I write about the infinite number of intersections between every day life and the good news of the God who has come to get us.

Thursday, June 24, 2010

Re-Thinking Christian Creation Care Through the Lens of the Main Thing

So I've been listening to this class from Itunes U taught by Tim Keller and the late Ed Clowney about preaching. Their main beef: most stuff on Sunday mornings is all about moralism. It's all about trying harder, will-power religion, which has nothing to do with Jesus or the gospel.

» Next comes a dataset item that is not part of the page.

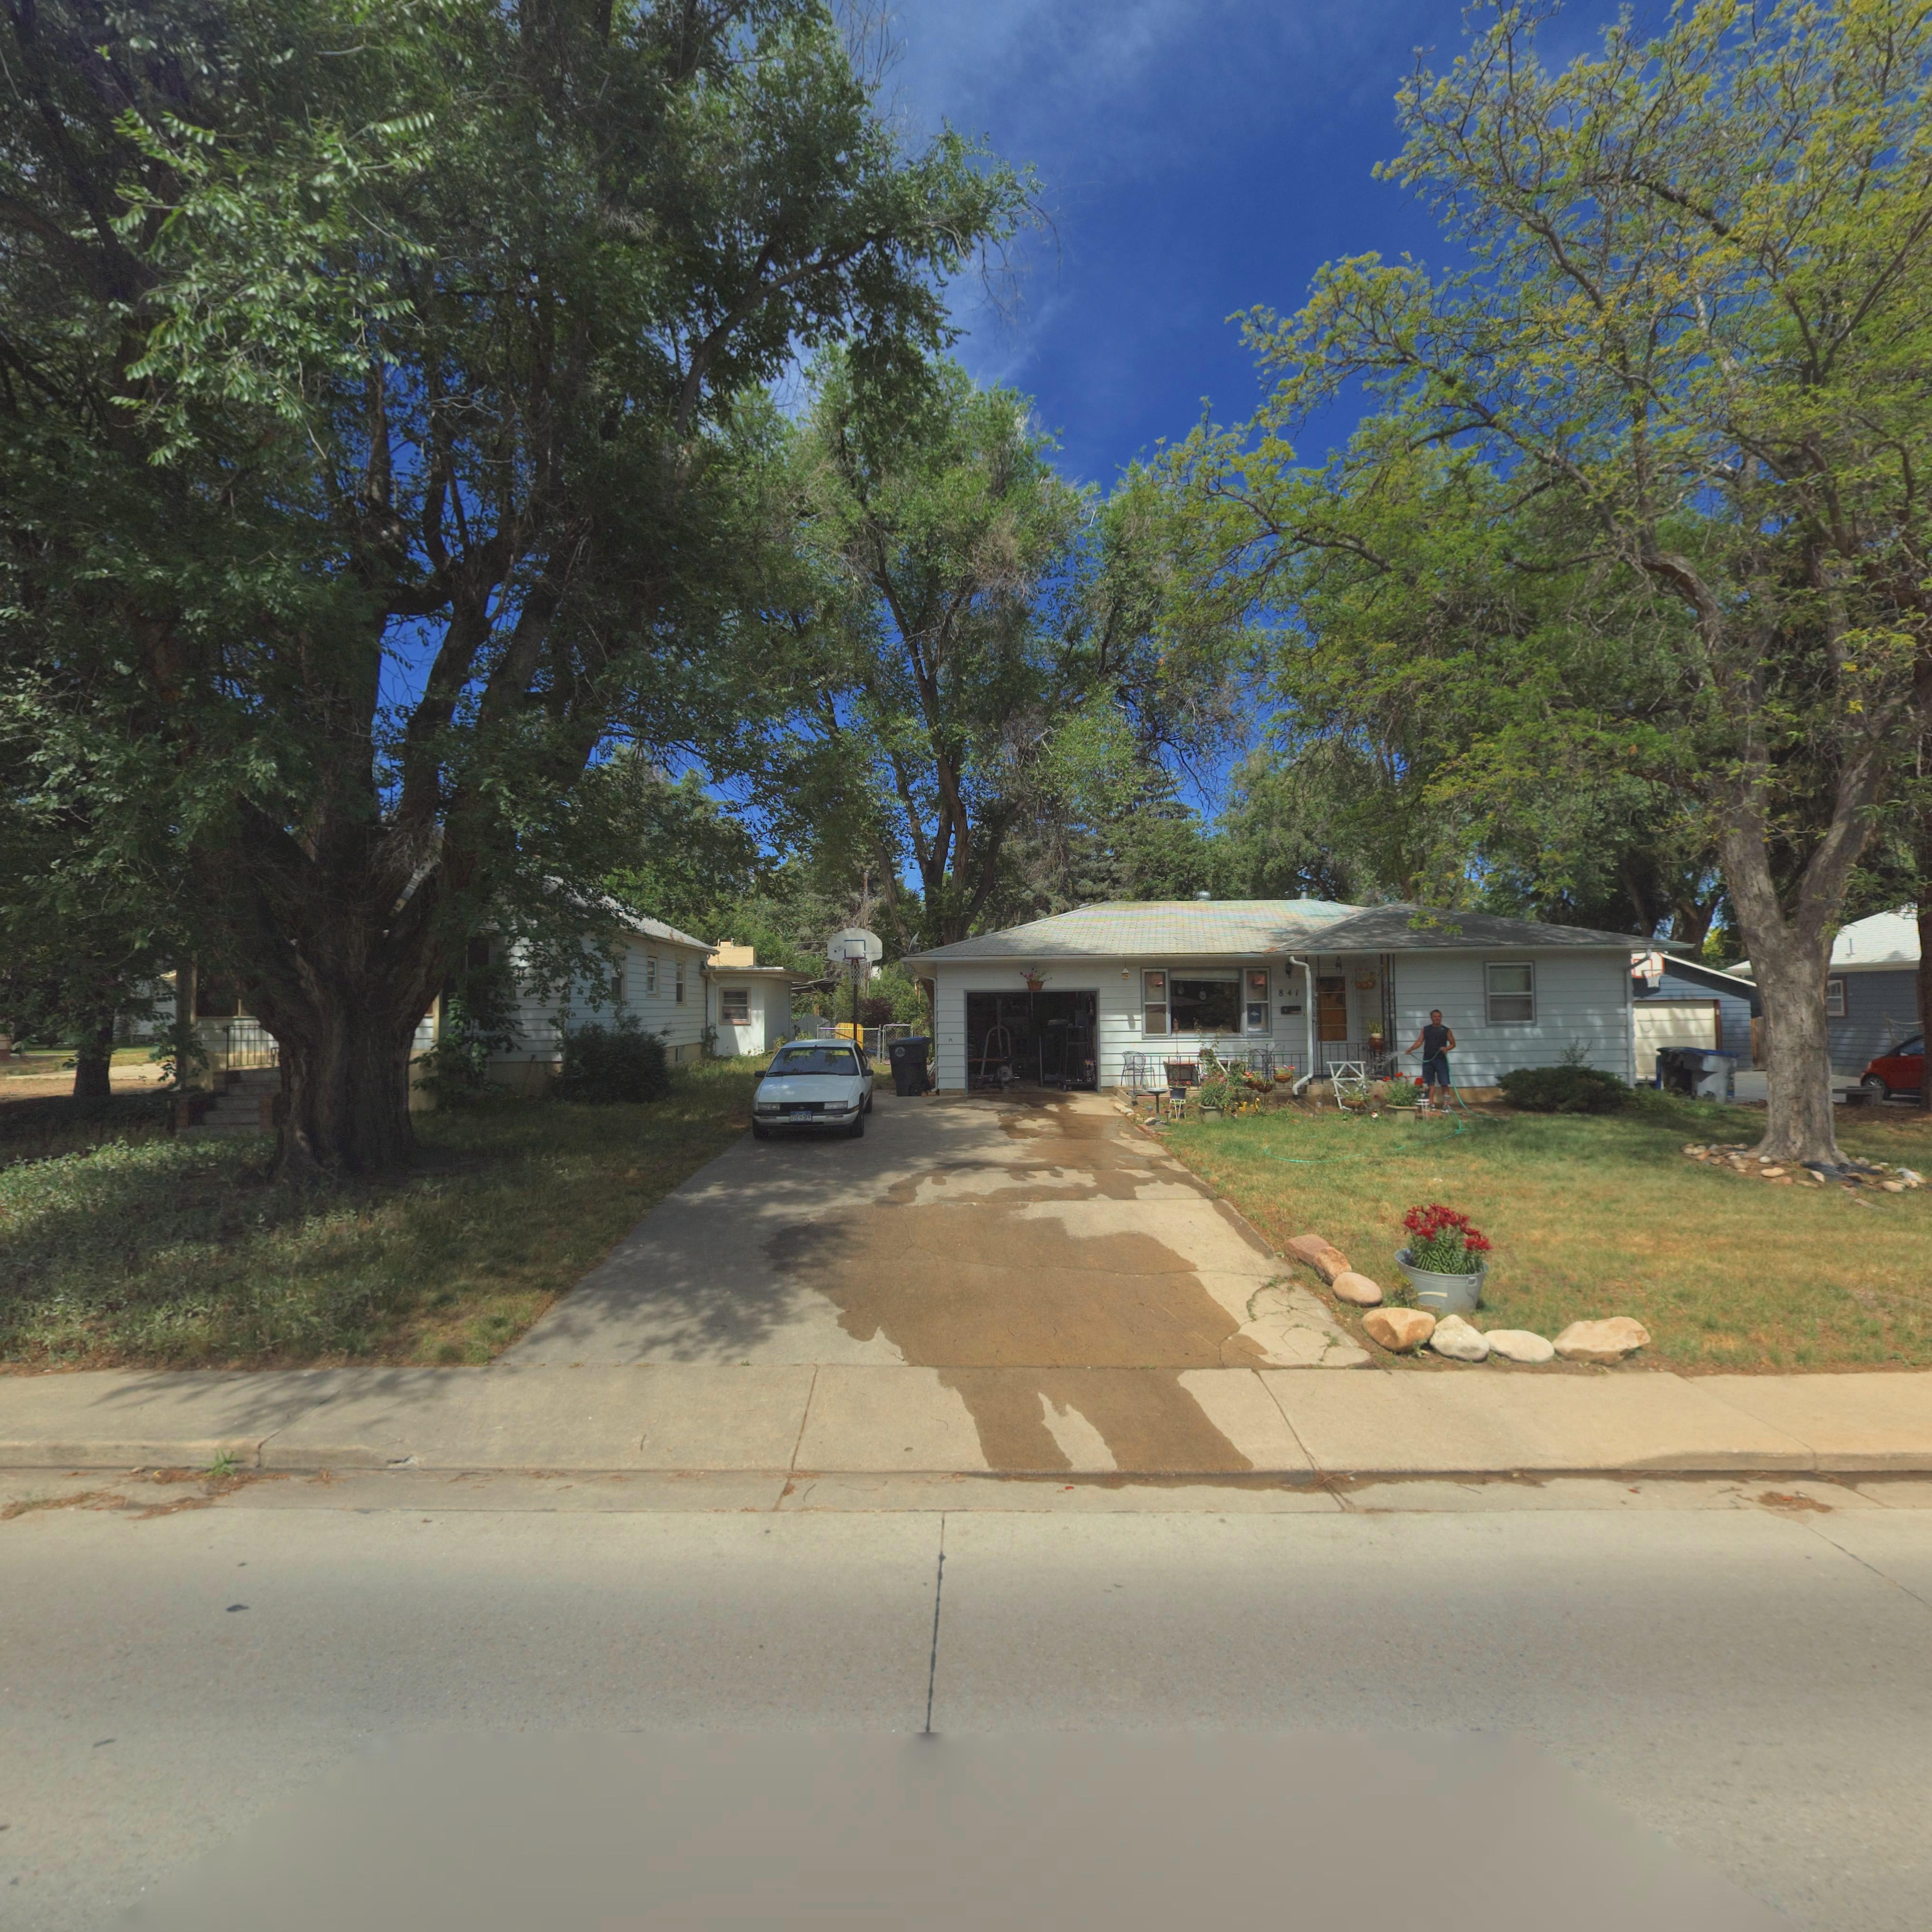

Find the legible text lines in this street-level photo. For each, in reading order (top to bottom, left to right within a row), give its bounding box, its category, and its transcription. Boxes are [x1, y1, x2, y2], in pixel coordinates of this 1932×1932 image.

[1278, 989, 1298, 996] StreetNumber: 841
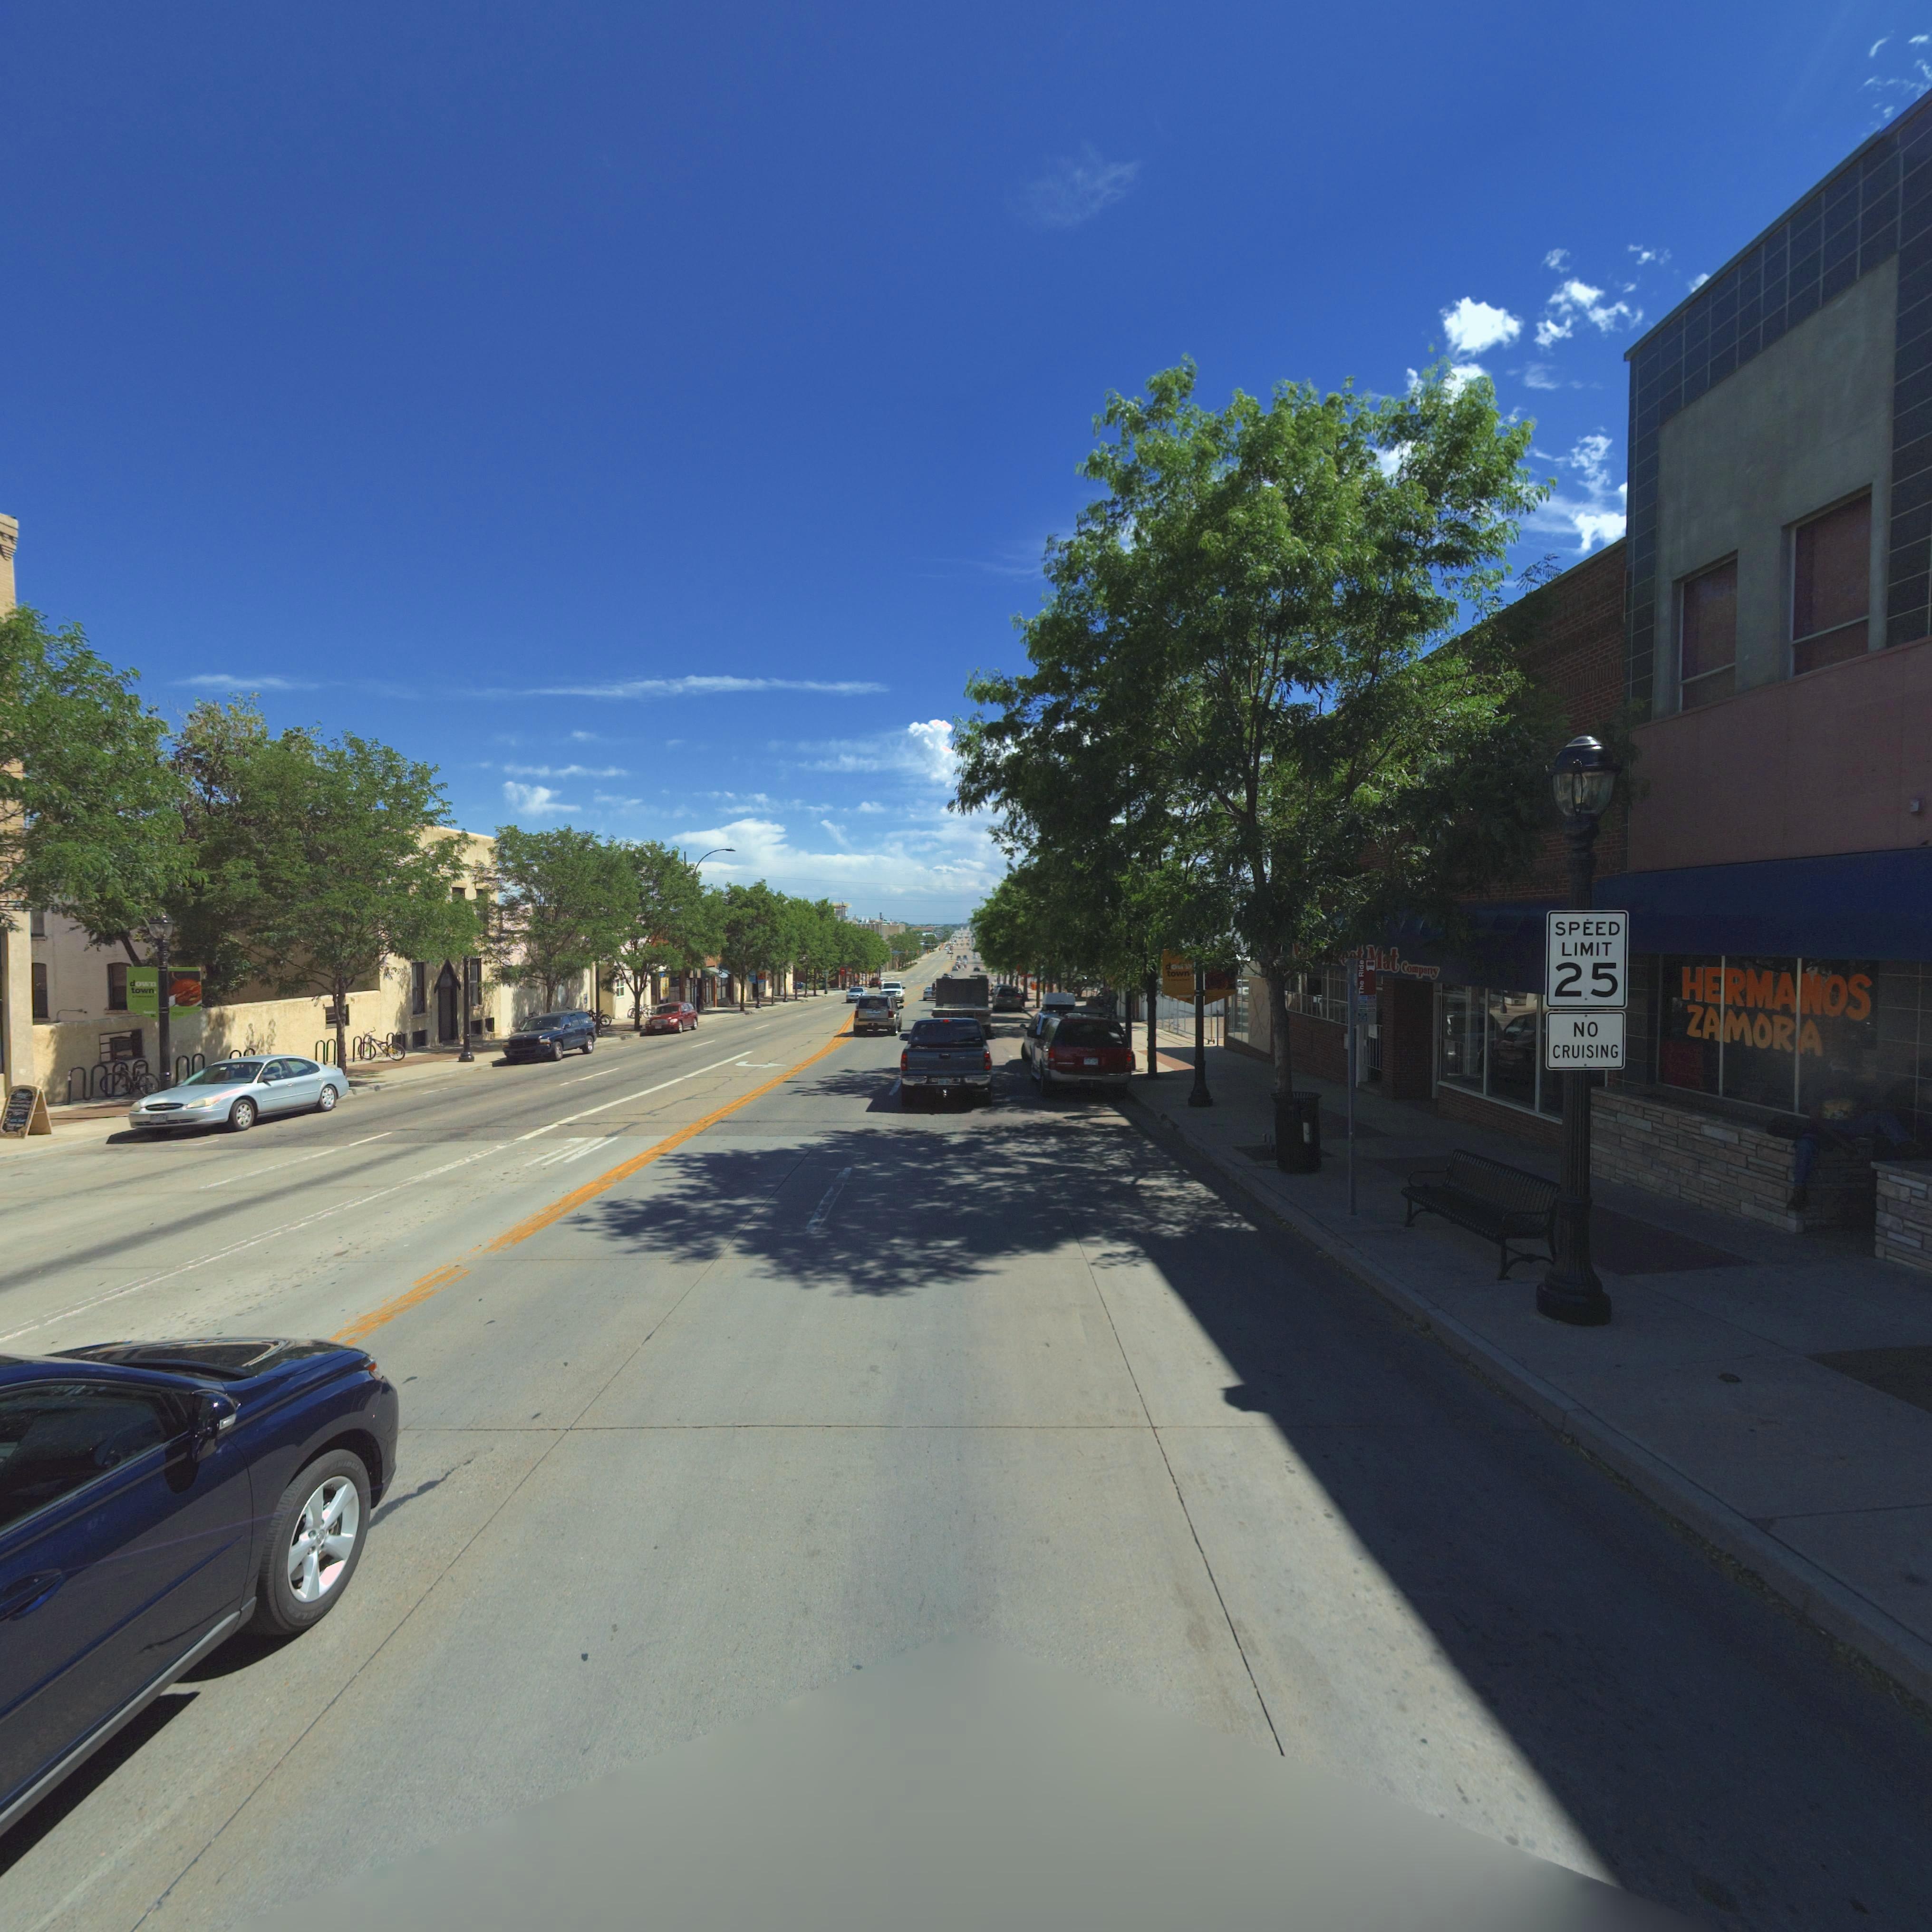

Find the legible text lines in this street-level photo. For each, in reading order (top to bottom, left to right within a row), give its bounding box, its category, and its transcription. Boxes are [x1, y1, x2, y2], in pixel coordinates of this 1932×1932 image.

So their corrective for this is to take all our good moral teaching and run it through the lens of Jesus, his perfect life, his death and resurrection. This is what takes our good moral concerns and anchors them in something much greater.

So take, for example, my posts from the past couple of days. In one, I'm talking about Christian and creation care, in the other I'm talking about over-working. Both of them are convictions about what Christians ought to do without any reference to what Christ has already done and how that frees us to live differently.

So let's "Keller-ize" one of these: Christians and creation care. Let's run the (I think) good points through the central truth of Jesus and how his life, death and resurrection color and shape how Christians need to live today in relation to caring for God's earth:

Christians should care about the environment because we know and love the one who made it. If we don't, we sin against God, just as someone who took my Jeep and ran it into a telephone poll on purpose would be sinning against me.

But here's the problem: most of us just don't care about the environment--at least not that much. All but a very few of us will make choices out of convenience and/or job security and/or fashion and/or, and/or, and/or rather than make hard decisions to live caring for God's world as we should.

But there is one man who did handle the Father's creation perfectly. He was tempted to manipulate creation to meet his own needs in making stones into bread. He resisted. He enjoyed the harvest without raping the earth. He ate and drank but did so in moderation. He fed those who were hungry.

He walked on water and calmed storms--he had dominion over all the earth but he handled that power with humility, restraint, and acted only in order to bless others rather than to serve himself.

He re-ordered disordered cells, healed broken bodies, and ultimately he overcame the grossest disordering of all things in the overcoming of his own death.

This is Jesus. He is the only one to relate to his Father's creation without malice, selfishness, exploitation, self-righteousness, pride, or wrong-headed self-abasement that misses out on the fullness of the blessings of creation.

And our work is to relate to the Father's world in Christ, through Christ, by his power, in his same Spirit, with his heart as he gives it to us. We do not act out of our own strength. We look to him and ask him for his strength, his heart, his passion and his energy to love the Earth the Father has made with the heart of the Son who knew it and loved it perfectly when he was here.

That's Christ-centered Creation Care, Tim Keller style--with a little Alex Kirk thrown in for good measure.